Ma respiration était saccadée. Il y avait trop d'informations d'un coup. Surtout qu'aucune d'elle n'était claire.

-tu dois me faire confiance Alex, me supplia-t-il, regardes !

Il leva ses mains enchainées.

- aucun détenu n'est entravé de cette manière. Dès mon arrivé ici, ils m'ont placé dans une cellule disciplinaire isolée de toute présence humaine, où l'on enferme des criminelles dangereuses, ne respectant pas le règlement de la prison. Pourtant je n'ai rien fait. Les conditions y sont pires que dans les cellules habituelles et je suis privé de tout. J'ai juste le droit à de la lecture. Je ne sais pas qui sont ces gens, mais ils sont très puissants. Ils tirent les ficelles et essayent de me faire disparaître. Au début, j'avais vingt-et-un ans de prison à faire. Maintenant j'en suis à vingt-sept. Chaque année je vois ma peine augmenter sans raison. En réalité, c'est une perpétuité déguisée. Ils veulent me faire disparaître Alex, ils veulent me faire disparaître ... crois moi, je n'ai pas tué... Déborah.

Sa voix trembla légèrement lorsqu'il prononça le prénom de ma mère. Je déglutis. C'était trop à encaisser.

- je te crois, dis-je malgré moi.

Mon père m'observa un instant, surpris que ces mots lui soit destiné.

Puis fondit en larmes. Son corps fut traversé de spams et de sanglots. Il semblait perdu. Ça devait faire tellement longtemps qu'une personne ait prit la peine de l'écouter... alors le croire... c'était devenu inimaginable...

Il se calma un peu, puis essuya ses larmes et le mucus avec ses manches.

- quand tu parlais de pouvoirs, relançais-je ému, tu parlais de pouvoirs de ce genre-là ?

Je lui tendis la main comme pour toucher la sienne. Il voulut la prendre mais ses doigts passèrent à travers.

- tu as le même pouvoir que ta mère, murmura-il en écarquillant les yeux.

Je retire ma main sous le regard réprobateur des pénitenciers. Ils étaient trop loin pour avoir réellement saisit ce qui venait de se passer.

- fait attention Alex, continua-t-il, il ne faut jamais qu'il découvre ton pouvoir. Jamais. Ça a mené à la mort de ta mère. Je ne veux pas que ça t'arrive à toi aussi...

Son regard transpirait de crainte et d'amour paternel qui avait subsisté toutes ces années.

Les deux pénitenciers s'approchèrent et lui saisirent les bras.

-c'est fini, informa l'un d'entre eux.

Ils le libèrent et le trainèrent quasiment jusqu'à la porte.

- jamais ! Il ne faut jamais qu'il découvre !

Puis ils disparurent dans le couloir et les portes se refermèrent.

Je me lève à mon tour et sortis, l'esprit chamboulé après cette discussion. Le pénitencier de toute à l'heure m'attendait juste derrière les porte.

- pari combien qu'il t'a sorti qu'il était innocent, jura-il d'un air moqueur, ils disent tous ça !

- le problème, c'est que le fantôme de ma mère le pense aussi.
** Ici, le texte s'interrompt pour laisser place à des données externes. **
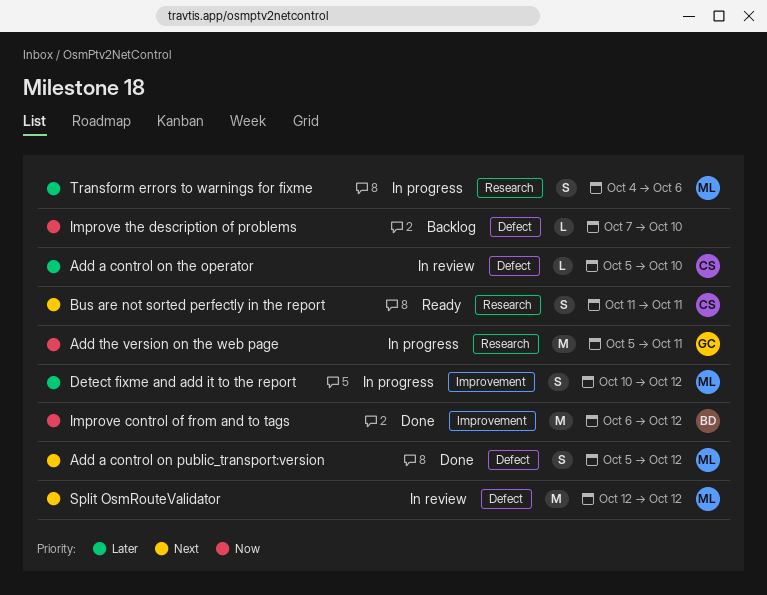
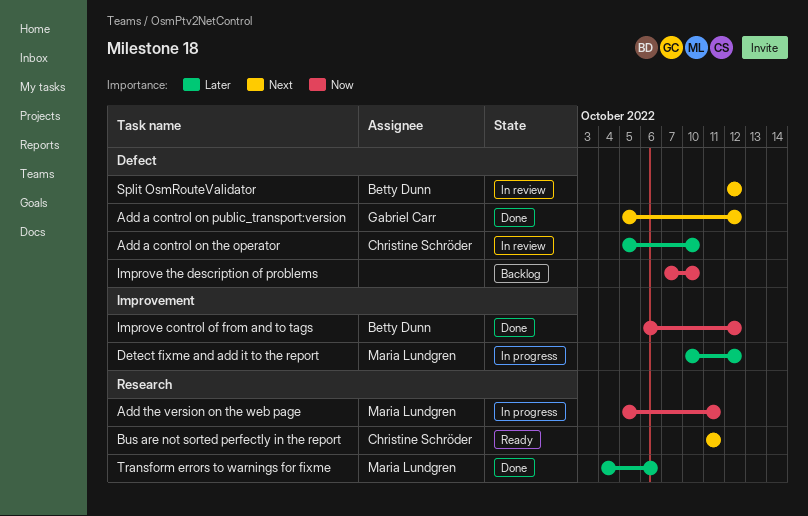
Add a control on public_transport:version, owner: Maria Lundgren -> Gabriel Carr
Add the version on the web page, owner: Gabriel Carr -> Maria Lundgren
Split OsmRouteValidator, owner: Maria Lundgren -> Betty Dunn
Transform errors to warnings for fixme, status: In progress -> Done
Il m'observa sans comprendre. Je l'ignore copieusement.

À nouveau, le portique fit hurler son alarme mais ils me laissèrent passer sans m'importuner.

De toute façon j'étais ailleurs. Je venais de me souvenir d'un détail qui m'avait toujours interloqué.

Ma mère déboula dans le salon avec une expression de terreur, suivi de près par mon père fou de rage... Je ne sus jamais comment, ni pourquoi, mais des objets se levèrent et foncèrent vers mon père...

Je ne sais toujours pas le comment, mais je savais à présent le pourquoi.

Elle avait des pouvoirs.

Et c'est à cause d'eux qu'elle s'est fait tuer.